PROBLEM TO SOLVE — Tally the lines in the data below where the word "para" appears, and give the tally alone.

GIVEN ENTRIES —
[Start of Attachment]
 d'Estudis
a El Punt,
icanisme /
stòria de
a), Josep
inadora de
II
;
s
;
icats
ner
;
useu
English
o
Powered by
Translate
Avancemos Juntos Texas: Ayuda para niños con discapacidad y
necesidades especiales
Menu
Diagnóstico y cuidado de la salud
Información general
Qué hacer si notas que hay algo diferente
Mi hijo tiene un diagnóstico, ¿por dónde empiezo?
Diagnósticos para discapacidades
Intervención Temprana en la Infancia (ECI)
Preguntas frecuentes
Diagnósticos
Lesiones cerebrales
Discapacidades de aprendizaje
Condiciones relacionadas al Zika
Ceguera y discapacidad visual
[End of Attachment]
[Start of Attachment]
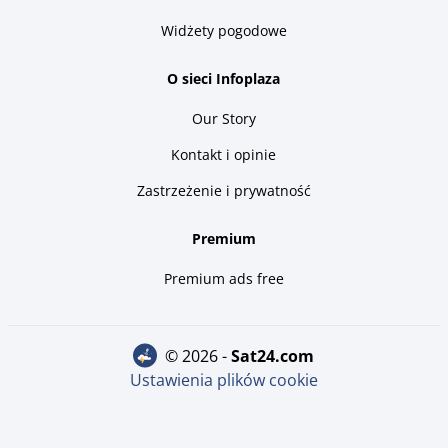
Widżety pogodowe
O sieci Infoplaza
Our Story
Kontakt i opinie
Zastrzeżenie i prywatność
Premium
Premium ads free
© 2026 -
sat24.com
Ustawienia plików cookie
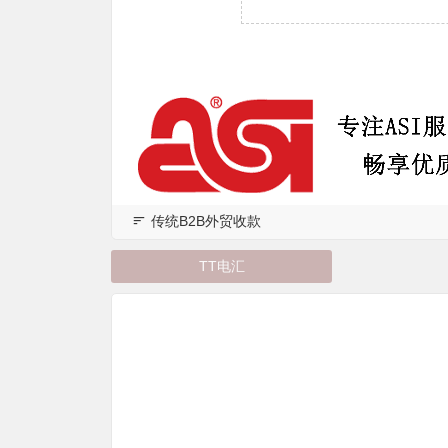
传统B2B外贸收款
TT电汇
[End of Attachment]
[Start of Attachment]
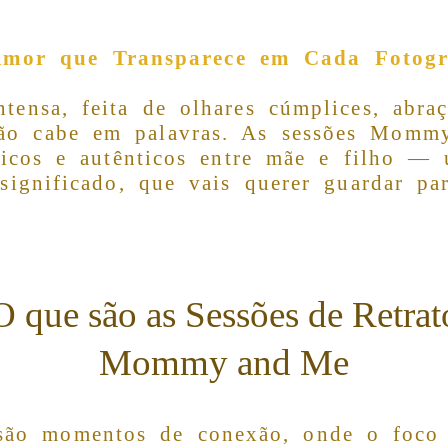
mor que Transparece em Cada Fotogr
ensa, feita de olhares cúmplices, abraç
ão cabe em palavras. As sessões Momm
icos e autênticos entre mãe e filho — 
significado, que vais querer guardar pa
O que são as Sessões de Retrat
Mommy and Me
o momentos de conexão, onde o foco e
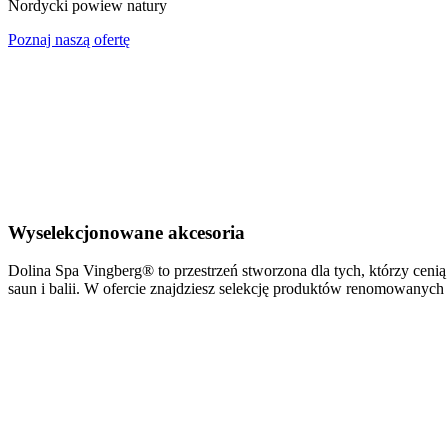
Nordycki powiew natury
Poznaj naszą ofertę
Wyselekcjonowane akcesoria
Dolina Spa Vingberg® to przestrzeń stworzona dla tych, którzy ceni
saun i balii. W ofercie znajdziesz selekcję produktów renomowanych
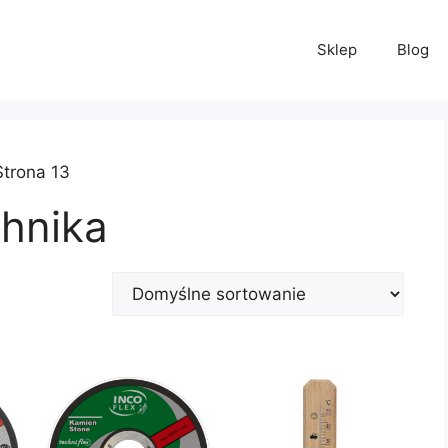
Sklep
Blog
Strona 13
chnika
[End of Attachment]
TASK OUTPUT — 2